INSTRUCTION: Collect each line in the rows below that contains the word "saúde", and copy those lines without changes.

EXCERPTED DATA:
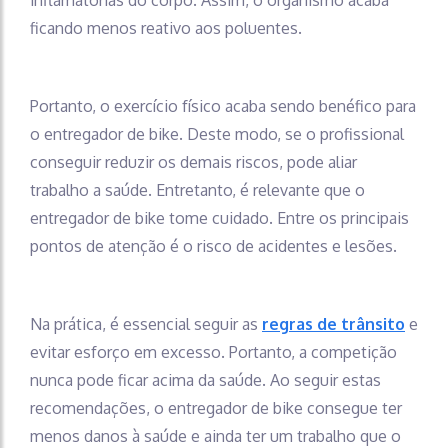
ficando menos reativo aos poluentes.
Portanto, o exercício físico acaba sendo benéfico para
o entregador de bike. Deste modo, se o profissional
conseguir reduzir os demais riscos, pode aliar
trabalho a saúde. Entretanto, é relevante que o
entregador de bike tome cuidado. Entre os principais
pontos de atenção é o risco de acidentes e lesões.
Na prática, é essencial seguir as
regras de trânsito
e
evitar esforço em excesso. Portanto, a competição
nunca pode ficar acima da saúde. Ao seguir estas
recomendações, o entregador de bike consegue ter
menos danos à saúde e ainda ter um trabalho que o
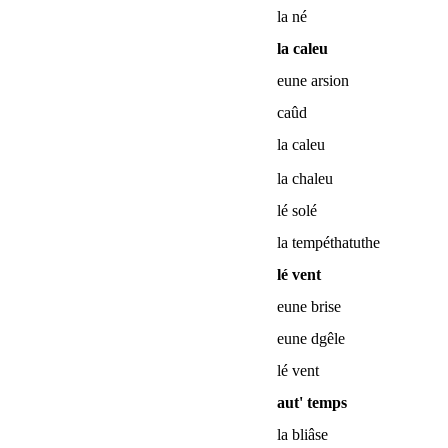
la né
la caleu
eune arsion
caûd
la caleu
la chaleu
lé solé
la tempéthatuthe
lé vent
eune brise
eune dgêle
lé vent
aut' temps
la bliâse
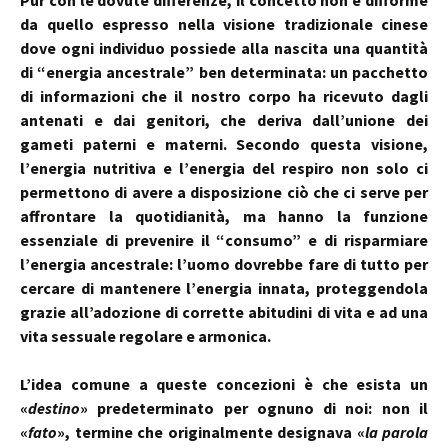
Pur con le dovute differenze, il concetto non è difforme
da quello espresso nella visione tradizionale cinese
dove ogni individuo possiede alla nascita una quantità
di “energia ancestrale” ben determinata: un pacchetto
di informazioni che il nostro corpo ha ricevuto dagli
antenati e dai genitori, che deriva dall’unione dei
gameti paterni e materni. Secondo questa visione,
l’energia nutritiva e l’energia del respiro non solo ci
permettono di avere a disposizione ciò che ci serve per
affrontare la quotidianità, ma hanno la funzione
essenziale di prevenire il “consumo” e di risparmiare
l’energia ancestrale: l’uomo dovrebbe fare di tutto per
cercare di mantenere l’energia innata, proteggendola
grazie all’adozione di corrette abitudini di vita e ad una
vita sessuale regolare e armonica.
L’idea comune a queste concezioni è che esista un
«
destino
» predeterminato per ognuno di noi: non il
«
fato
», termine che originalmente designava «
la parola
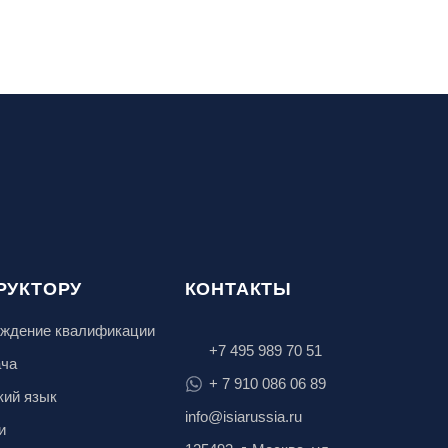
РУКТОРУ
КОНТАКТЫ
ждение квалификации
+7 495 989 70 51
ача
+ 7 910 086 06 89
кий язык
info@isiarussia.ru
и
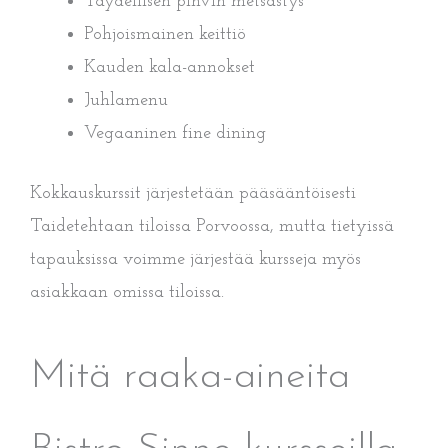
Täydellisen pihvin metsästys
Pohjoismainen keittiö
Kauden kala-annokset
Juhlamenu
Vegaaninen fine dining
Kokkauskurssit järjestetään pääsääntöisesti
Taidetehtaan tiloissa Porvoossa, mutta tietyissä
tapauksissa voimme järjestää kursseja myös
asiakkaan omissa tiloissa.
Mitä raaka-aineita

==

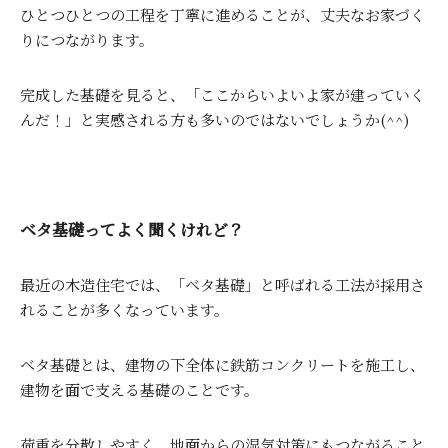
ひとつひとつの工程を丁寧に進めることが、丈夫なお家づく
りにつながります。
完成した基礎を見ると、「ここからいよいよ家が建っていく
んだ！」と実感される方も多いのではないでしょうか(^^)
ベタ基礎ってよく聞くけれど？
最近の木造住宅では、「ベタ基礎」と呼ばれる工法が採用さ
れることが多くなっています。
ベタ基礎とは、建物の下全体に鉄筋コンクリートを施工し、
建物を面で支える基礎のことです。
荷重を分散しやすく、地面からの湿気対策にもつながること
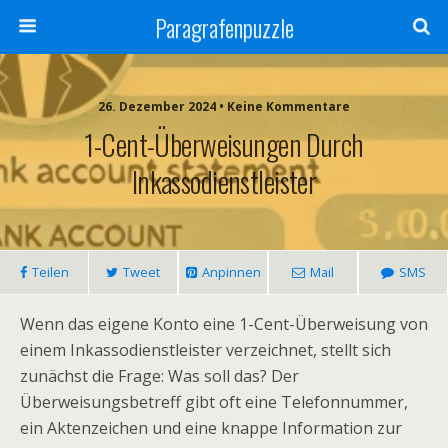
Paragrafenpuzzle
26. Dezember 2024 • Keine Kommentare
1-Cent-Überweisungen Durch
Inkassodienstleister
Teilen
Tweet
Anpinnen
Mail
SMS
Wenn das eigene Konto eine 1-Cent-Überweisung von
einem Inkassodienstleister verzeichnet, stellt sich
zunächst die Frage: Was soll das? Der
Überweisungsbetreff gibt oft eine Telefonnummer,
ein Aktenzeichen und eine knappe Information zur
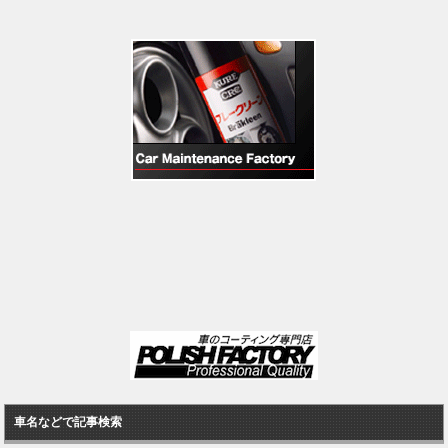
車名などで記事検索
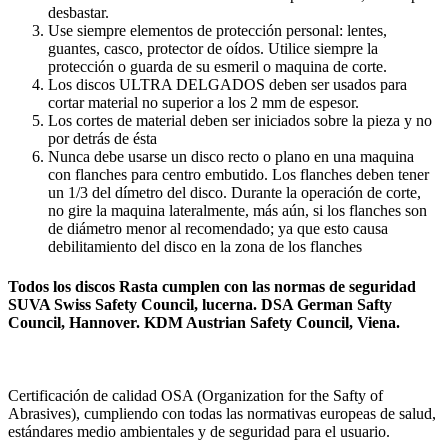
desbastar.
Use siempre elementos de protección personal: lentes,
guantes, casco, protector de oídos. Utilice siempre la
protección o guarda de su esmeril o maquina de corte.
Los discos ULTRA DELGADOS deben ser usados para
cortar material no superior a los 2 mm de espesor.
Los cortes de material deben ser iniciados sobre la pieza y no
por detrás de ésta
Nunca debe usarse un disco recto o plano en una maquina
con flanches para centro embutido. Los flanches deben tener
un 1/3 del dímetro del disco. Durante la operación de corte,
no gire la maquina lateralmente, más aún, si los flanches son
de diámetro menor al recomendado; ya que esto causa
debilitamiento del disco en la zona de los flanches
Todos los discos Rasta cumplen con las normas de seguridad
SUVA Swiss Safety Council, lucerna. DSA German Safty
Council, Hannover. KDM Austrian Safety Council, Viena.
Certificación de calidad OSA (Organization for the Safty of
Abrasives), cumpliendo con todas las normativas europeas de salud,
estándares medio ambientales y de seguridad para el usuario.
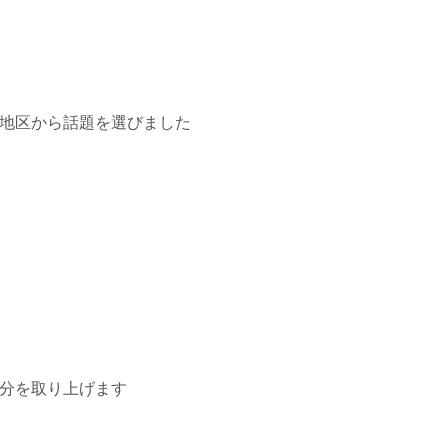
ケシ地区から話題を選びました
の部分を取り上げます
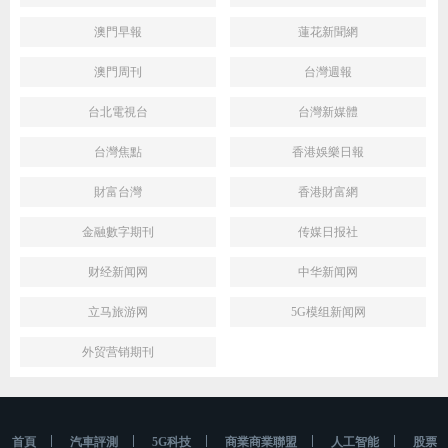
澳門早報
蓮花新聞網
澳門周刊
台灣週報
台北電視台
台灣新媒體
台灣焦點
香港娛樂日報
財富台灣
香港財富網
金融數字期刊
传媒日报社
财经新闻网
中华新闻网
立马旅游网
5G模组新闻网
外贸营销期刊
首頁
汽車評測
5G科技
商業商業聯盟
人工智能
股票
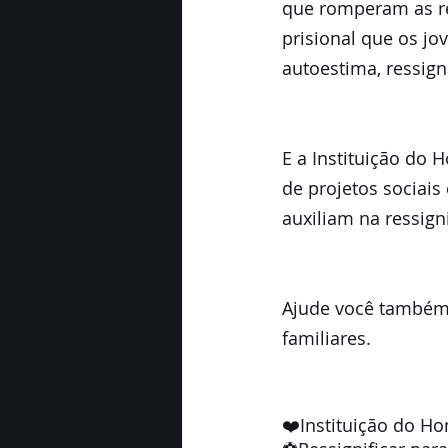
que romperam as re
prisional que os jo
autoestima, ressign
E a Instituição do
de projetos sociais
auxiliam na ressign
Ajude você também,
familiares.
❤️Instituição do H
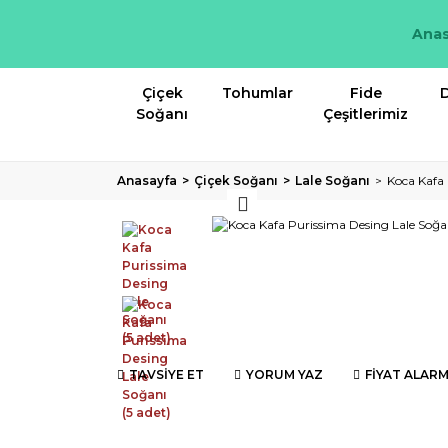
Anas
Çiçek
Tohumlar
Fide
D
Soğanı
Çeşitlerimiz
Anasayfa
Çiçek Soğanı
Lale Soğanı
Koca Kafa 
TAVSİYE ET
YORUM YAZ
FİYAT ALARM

COMPLETED TASK:
trabalho a saúde. Entretanto, é relevante que o
nunca pode ficar acima da saúde. Ao seguir estas
menos danos à saúde e ainda ter um trabalho que o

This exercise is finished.